Ann Thorac Surg 2005;80:1133
© 2005 The Society of Thoracic Surgeons
Images in cardiothoracic surgery
Swan-Ganz Monitoring of the AbioCor Artificial Heart
Louis E. Samuels, MD
*
,
Elena C. Holmes, CRNP,
John C. Entwistle, III, MD, PhD
Hahnemann University Hospital, Philadelphia, Pennsylvania
* Address reprint requests to Dr Samuels, Lankenau Hospital, MSB Suite 280, 100 Lancaster Ave, Wynnewood, PA19096. (Email: samuelsle{at}aol.com).
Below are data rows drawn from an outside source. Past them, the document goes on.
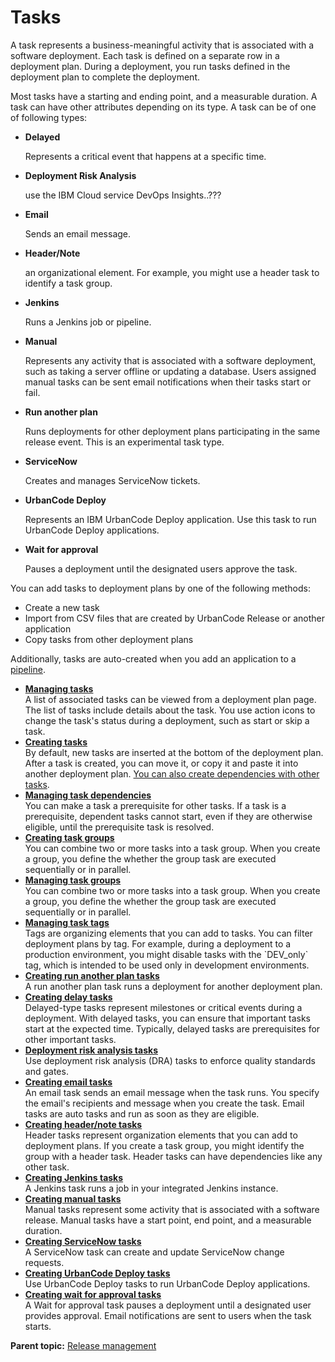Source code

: # Tasks

A task represents a business-meaningful activity that is associated with a software deployment. Each task is defined on a separate row in a deployment plan. During a deployment, you run tasks defined in the deployment plan to complete the deployment.

Most tasks have a starting and ending point, and a measurable duration. A task can have other attributes depending on its type. A task can be of one of following types:

-   **Delayed**

    Represents a critical event that happens at a specific time.

-   **Deployment Risk Analysis**

    use the IBM Cloud service DevOps Insights..???

-   **Email**

    Sends an email message.

-   **Header/Note**

    an organizational element. For example, you might use a header task to identify a task group.

-   **Jenkins**

    Runs a Jenkins job or pipeline.

-   **Manual**

    Represents any activity that is associated with a software deployment, such as taking a server offline or updating a database. Users assigned manual tasks can be sent email notifications when their tasks start or fail.

-   **Run another plan**

    Runs deployments for other deployment plans participating in the same release event. This is an experimental task type.

-   **ServiceNow**

    Creates and manages ServiceNow tickets.

-   **UrbanCode Deploy**

    Represents an IBM UrbanCode Deploy application. Use this task to run UrbanCode Deploy applications.

-   **Wait for approval**

    Pauses a deployment until the designated users approve the task.


You can add tasks to deployment plans by one of the following methods:

-   Create a new task
-   Import from CSV files that are created by UrbanCode Release or another application
-   Copy tasks from other deployment plans

Additionally, tasks are auto-created when you add an application to a [pipeline](cr_pipelines_ov.md#).

-   **[Managing tasks](../../com.ibm.crelease.doc/topics/cr_task_manage.md)**  
A list of associated tasks can be viewed from a deployment plan page. The list of tasks include details about the task. You use action icons to change the task's status during a deployment, such as start or skip a task.
-   **[Creating tasks](../../com.ibm.crelease.doc/topics/cr_task_create.md)**  
By default, new tasks are inserted at the bottom of the deployment plan. After a task is created, you can move it, or copy it and paste it into another deployment plan. [You can also create dependencies with other tasks](cr_task_depend.md#).
-   **[Managing task dependencies](../../com.ibm.crelease.doc/topics/cr_task_depend.md)**  
You can make a task a prerequisite for other tasks. If a task is a prerequisite, dependent tasks cannot start, even if they are otherwise eligible, until the prerequisite task is resolved.
-   **[Creating task groups](../../com.ibm.crelease.doc/topics/cr_task_groups.md)**  
You can combine two or more tasks into a task group. When you create a group, you define the whether the group task are executed sequentially or in parallel.
-   **[Managing task groups](../../com.ibm.crelease.doc/topics/cr_task_groups_manage.md)**  
You can combine two or more tasks into a task group. When you create a group, you define the whether the group task are executed sequentially or in parallel.
-   **[Managing task tags](../../com.ibm.crelease.doc/topics/cr_task_tags.md)**  
Tags are organizing elements that you can add to tasks. You can filter deployment plans by tag. For example, during a deployment to a production environment, you might disable tasks with the \`DEV\_only\` tag, which is intended to be used only in development environments.
-   **[Creating run another plan tasks](../../com.ibm.crelease.doc/topics/cr_taskType_another.md)**  
A run another plan task runs a deployment for another deployment plan.
-   **[Creating delay tasks](../../com.ibm.crelease.doc/topics/cr_taskType_delay.md)**  
Delayed-type tasks represent milestones or critical events during a deployment. With delayed tasks, you can ensure that important tasks start at the expected time. Typically, delayed tasks are prerequisites for other important tasks.
-   **[Deployment risk analysis tasks](../../com.ibm.crelease.doc/topics/cr_taskType_DRA.md)**  
Use deployment risk analysis \(DRA\) tasks to enforce quality standards and gates.
-   **[Creating email tasks](../../com.ibm.crelease.doc/topics/cr_taskType_email.md)**  
An email task sends an email message when the task runs. You specify the email's recipients and message when you create the task. Email tasks are auto tasks and run as soon as they are eligible.
-   **[Creating header/note tasks](../../com.ibm.crelease.doc/topics/cr_taskType_header.md)**  
Header tasks represent organization elements that you can add to deployment plans. If you create a task group, you might identify the group with a header task. Header tasks can have dependencies like any other task.
-   **[Creating Jenkins tasks](../../com.ibm.crelease.doc/topics/cr_taskType_Jenkins.md)**  
A Jenkins task runs a job in your integrated Jenkins instance.
-   **[Creating manual tasks](../../com.ibm.crelease.doc/topics/cr_taskType_manual.md)**  
Manual tasks represent some activity that is associated with a software release. Manual tasks have a start point, end point, and a measurable duration.
-   **[Creating ServiceNow tasks](../../com.ibm.crelease.doc/topics/cr_taskType_serviceNow.md)**  
A ServiceNow task can create and update ServiceNow change requests.
-   **[Creating UrbanCode Deploy tasks](../../com.ibm.crelease.doc/topics/cr_taskType_UCD.md)**  
Use UrbanCode Deploy tasks to run UrbanCode Deploy applications.
-   **[Creating wait for approval tasks](../../com.ibm.crelease.doc/topics/cr_taskType_waitForApproval.md)**  
A Wait for approval task pauses a deployment until a designated user provides approval. Email notifications are sent to users when the task starts.

**Parent topic:** [Release management](../../com.ibm.crelease.doc/topics/c_node_releases.md)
| Dr Samuels discloses that he has a financial relationship with Abiomed, Inc.
|
The AbioCor totally implantable artificial heart (Abiomed, Inc, Danvers, MA) was designed as a permanent therapy for patients with end-stage biventricular heart failure who were not candidates for cardiac transplantation. The implantation is performed in a similar fashion as an orthotopic heart transplant. There are Dacron (DuPont, Wilmington, DE) artificial atria, ascending aorta, and main pulmonary artery. Plastic trileaflet prostheses serve as atrioventricular and ventriculoarterial valves. Placement of a Swan-Ganz catheter is not routine because of the concern with catheter-induced valve regurgitation (observed in the animal studies), damage to the artificial valves, and infection risk. Estimation of the pulmonary artery pressure is determined by a sensor reading of the right hydraulic pressure, which is displayed on the device console.
On November 5, 2001 the fifth AbioCor totally implantable artificial heart (Abiomed, Inc, Danvers, MA) was placed into a 51-year-old man with end-stage biventricular failure. He was deemed ineligible for transplantation because of elevated and fixed pulmonary hypertension.
Following placement of the device, the right hydraulic pressure (RHP) showed that the pulmonary artery pressure (PAP) remained elevated. Over the course of several months, the RHP steadily increased to near systemic levels. In order to determine the accuracy of the RHP sensor, a Swan-Ganz catheter was placed by the femoral approach with fluoroscopic guidance (Fig 1—course of Swan-Ganz catheter through the right atrium, right atrioventricular artificial valve, artificial right ventricle, right ventriculoarterial artificial valve, into the pulmonary arterial Dacron tube graft, and into the native right pulmonary artery). The correlation of the direct measurement with the RHP reading is shown in Fig 2. The actual PAP recording from the catheter was 10 to 15 mm Hg higher than the RHP sensor reading. This information was instructive for two reasons: 1) the RHP underestimated the actual PAP, and 2) the persistent elevated and fixed PAP did not change with total heart replacement. The patient remained on the AbioCor as destination therapy for approximately 10 months, but eventually succumbed to a cerobrovascular accident.
No adverse events occurred during catheter placement. This report documents the technical aspects of placing a catheter through the AbioCor heart as well as to confirm the RHP sensor’s estimate of the pulmonary artery pressure. These findings may impact on the future role of the AbioCor as a destination or bridging therapy.